En revanche, nos studios de Londres, Bangalore et Montréal ont travaillé effectivement sur le projet. Différentes portions du process sont centralisées sur certaines antennes ; la combinaison de toutes ces ressources nous permet de gérer un nombre colossal de plans sur un projet de ce type, tout en respectant les délais impartis par la production. Tous les sites disposent d’un HUB en commun, qui constitue un support visuel pour tout ce qui est fait dans tous les départements. L’infrastructure s’accompagne d’outils de suivi de production et l’ensemble reste donc très transparent. Nous avions une synchronisation automatique sur certains éléments avec des données préétablies en fonction du type d’effets recherchés. De multiples équipes de coordinateurs sont ensuite associées au suivi et à la coordination des tâches précises selon les spécificités de certains sites. La supervision du projet centralise ensuite les données, et travaille sur les plans finaux  qui sont présentés au client. Avec le décalage horaire, il se passait toujours quelque chose quelque part.

 

 

3DVF - Vous avez produit plus d’un millier de plans numérique et en parallèle, Weta Workshop a fabriqué des centaines d’éléments de décors. Comment s’est déroulé votre collaboration avec et notamment la digitalisation de certains assets ?

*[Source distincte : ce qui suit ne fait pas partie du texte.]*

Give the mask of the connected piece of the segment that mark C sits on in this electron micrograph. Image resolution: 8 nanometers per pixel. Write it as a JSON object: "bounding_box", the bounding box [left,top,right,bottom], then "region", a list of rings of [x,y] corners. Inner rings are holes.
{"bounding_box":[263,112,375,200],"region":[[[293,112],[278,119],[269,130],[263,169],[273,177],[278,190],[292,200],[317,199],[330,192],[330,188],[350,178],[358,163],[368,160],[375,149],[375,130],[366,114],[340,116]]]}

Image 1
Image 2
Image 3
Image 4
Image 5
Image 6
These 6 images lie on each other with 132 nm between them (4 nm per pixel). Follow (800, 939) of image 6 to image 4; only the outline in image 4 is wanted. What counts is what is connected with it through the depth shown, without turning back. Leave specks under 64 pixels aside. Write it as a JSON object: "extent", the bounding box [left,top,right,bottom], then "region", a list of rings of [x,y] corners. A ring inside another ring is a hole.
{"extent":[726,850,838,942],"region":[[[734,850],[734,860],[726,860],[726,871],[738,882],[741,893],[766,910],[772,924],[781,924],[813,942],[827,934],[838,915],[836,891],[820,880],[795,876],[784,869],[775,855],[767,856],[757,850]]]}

Axel Bonami : Le film a en partie été tourné à Wellington, et Weta a travaillé sur une partie du travail de concept/set/prop design. Ils n’étaient pas impliqués dans le processus de postproduction.
Le film bénéficie d’un set design très soignés, et les éléments de décors créés par Weta constituent vraiment ce qui se fait de mieux à l’heure actuelle. C’est toujours un plaisir d’utiliser des éléments réels en postproduction. Même si nous finissons souvent pas les remplacer par des éléments numériques, cela donne à l’équipe de très bonnes références et facilite le travail de fusion entre éléments réels et la 3D.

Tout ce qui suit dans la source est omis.